DIRECTIONS:
Convert the listing below into a Markdown table with the columns "No." and "Text", one row per line, numbering the rows in order. Skip blank lines and leave out the pictures.

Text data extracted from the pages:
==========

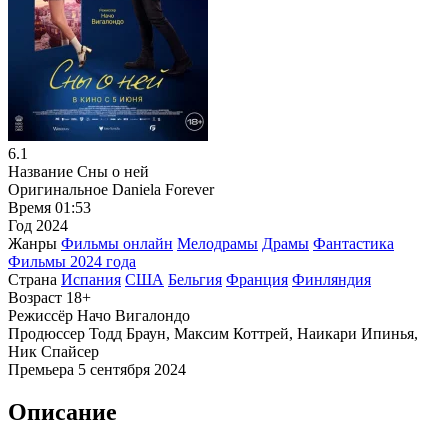
6.1
Название
Сны о ней
Оригинальное
Daniela Forever
Время
01:53
Год
2024
Жанры
Фильмы онлайн
Мелодрамы
Драмы
Фантастика
Фильмы 2024 года
Страна
Испания
США
Бельгия
Франция
Финляндия
Возраст
18+
Режиссёр
Начо Вигалондо
Продюссер
Тодд Браун, Максим Коттрей, Наикари Ипинья,
Ник Спайсер
Премьера
5 сентября 2024
Описание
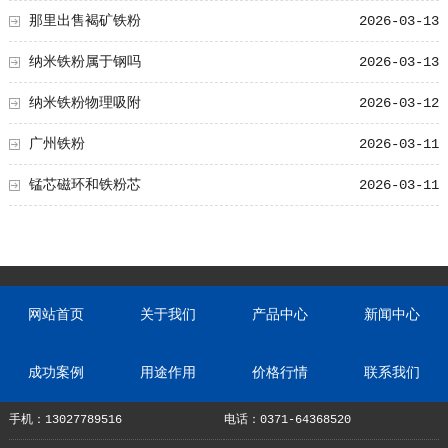
那里出售褐矿铁粉
2026-03-13
纳米铁粉属于钢吗
2026-03-13
纳米铁粉物理吸附
2026-03-12
广州铁粉
2026-03-11
锰芯磁环和铁粉芯
2026-03-11
网站首页
关于我们
产品中心
新闻中心
成功案例
用途作用
价格行情
联系我们
手机：13027789516
电话：0371-64368520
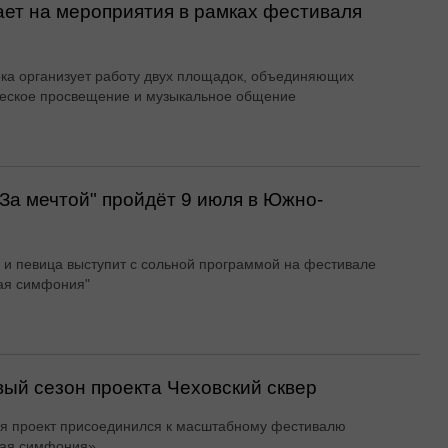
ает на мероприятия в рамках фестиваля
ка организует работу двух площадок, объединяющих
еское просвещение и музыкальное общение
За мечтой" пройдёт 9 июля в Южно-
 и певица выступит с сольной программой на фестивале
ая симфония"
ый сезон проекта Чеховский сквер
я проект присоединился к масштабному фестивалю
кая симфония»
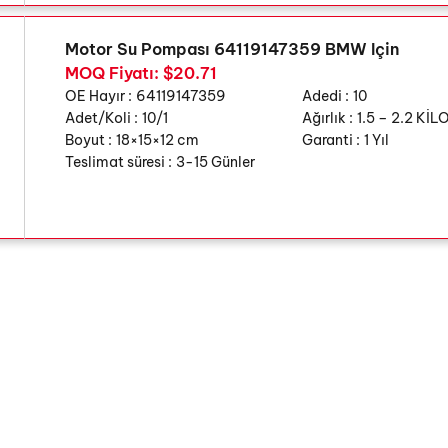
Motor Su Pompası 64119147359 BMW Için
MOQ Fiyatı: $20.71
OE Hayır :
64119147359
Adedi :
10
Adet/Koli :
10/1
Ağırlık :
1.5 – 2.2 Kİ
Boyut :
18×15×12 cm
Garanti :
1 Yıl
Teslimat süresi :
3-15 Günler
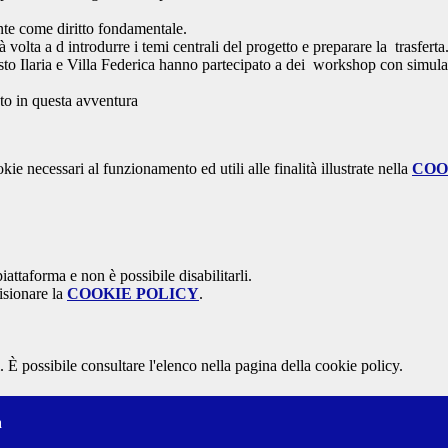
ente come diritto fondamentale.
 volta a d introdurre i temi centrali del progetto e preparare la trasferta
nuosto Ilaria e Villa Federica hanno partecipato a dei workshop con simu
to in questa avventura
kie necessari al funzionamento ed utili alle finalità illustrate nella
COO
attaforma e non è possibile disabilitarli.
isionare la
COOKIE POLICY
.
 È possibile consultare l'elenco nella pagina della cookie policy.
a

==========

SOLUTION FOR THIS TASK:
| No. | Text |
|---|---|
| 1 | 6.1 |
| 2 | Название |
| 3 | Сны о ней |
| 4 | Оригинальное |
| 5 | Daniela Forever |
| 6 | Время |
| 7 | 01:53 |
| 8 | Год |
| 9 | 2024 |
| 10 | Жанры |
| 11 | Фильмы онлайн |
| 12 | Мелодрамы |
| 13 | Драмы |
| 14 | Фантастика |
| 15 | Фильмы 2024 года |
| 16 | Страна |
| 17 | Испания |
| 18 | США |
| 19 | Бельгия |
| 20 | Франция |
| 21 | Финляндия |
| 22 | Возраст |
| 23 | 18+ |
| 24 | Режиссёр |
| 25 | Начо Вигалондо |
| 26 | Продюссер |
| 27 | Тодд Браун, Максим Коттрей, Наикари Ипинья, |
| 28 | Ник Спайсер |
| 29 | Премьера |
| 30 | 5 сентября 2024 |
| 31 | Описание |
| 32 | 那里出售褐矿铁粉 |
| 33 | 2026-03-13 |
| 34 | 纳米铁粉属于钢吗 |
| 35 | 2026-03-13 |
| 36 | 纳米铁粉物理吸附 |
| 37 | 2026-03-12 |
| 38 | 广州铁粉 |
| 39 | 2026-03-11 |
| 40 | 锰芯磁环和铁粉芯 |
| 41 | 2026-03-11 |
| 42 | 网站首页 |
| 43 | 关于我们 |
| 44 | 产品中心 |
| 45 | 新闻中心 |
| 46 | 成功案例 |
| 47 | 用途作用 |
| 48 | 价格行情 |
| 49 | 联系我们 |
| 50 | 手机：13027789516 |
| 51 | 电话：0371-64368520 |
| 52 | ает на мероприятия в рамках фестиваля |
| 53 | ка организует работу двух площадок, объединяющих |
| 54 | еское просвещение и музыкальное общение |
| 55 | За мечтой" пройдёт 9 июля в Южно- |
| 56 |  и певица выступит с сольной программой на фестивале |
| 57 | ая симфония" |
| 58 | ый сезон проекта Чеховский сквер |
| 59 | я проект присоединился к масштабному фестивалю |
| 60 | кая симфония» |
| 61 | Motor Su Pompası 64119147359 BMW Için |
| 62 | MOQ Fiyatı: $20.71 |
| 63 | OE Hayır : |
| 64 | 64119147359 |
| 65 | Adedi : |
| 66 | 10 |
| 67 | Adet/Koli : |
| 68 | 10/1 |
| 69 | Ağırlık : |
| 70 | 1.5 – 2.2 Kİ |
| 71 | Boyut : |
| 72 | 18×15×12 cm |
| 73 | Garanti : |
| 74 | 1 Yıl |
| 75 | Teslimat süresi : |
| 76 | 3-15 Günler |
| 77 | ente come diritto fondamentale. |
| 78 |  volta a d introdurre i temi centrali del progetto e preparare la trasferta |
| 79 | nuosto Ilaria e Villa Federica hanno partecipato a dei workshop con simu |
| 80 | to in questa avventura |
| 81 | kie necessari al funzionamento ed utili alle finalità illustrate nella |
| 82 | COO |
| 83 | attaforma e non è possibile disabilitarli. |
| 84 | isionare la |
| 85 | COOKIE POLICY |
| 86 | . |
| 87 |  È possibile consultare l'elenco nella pagina della cookie policy. |
| 88 | a |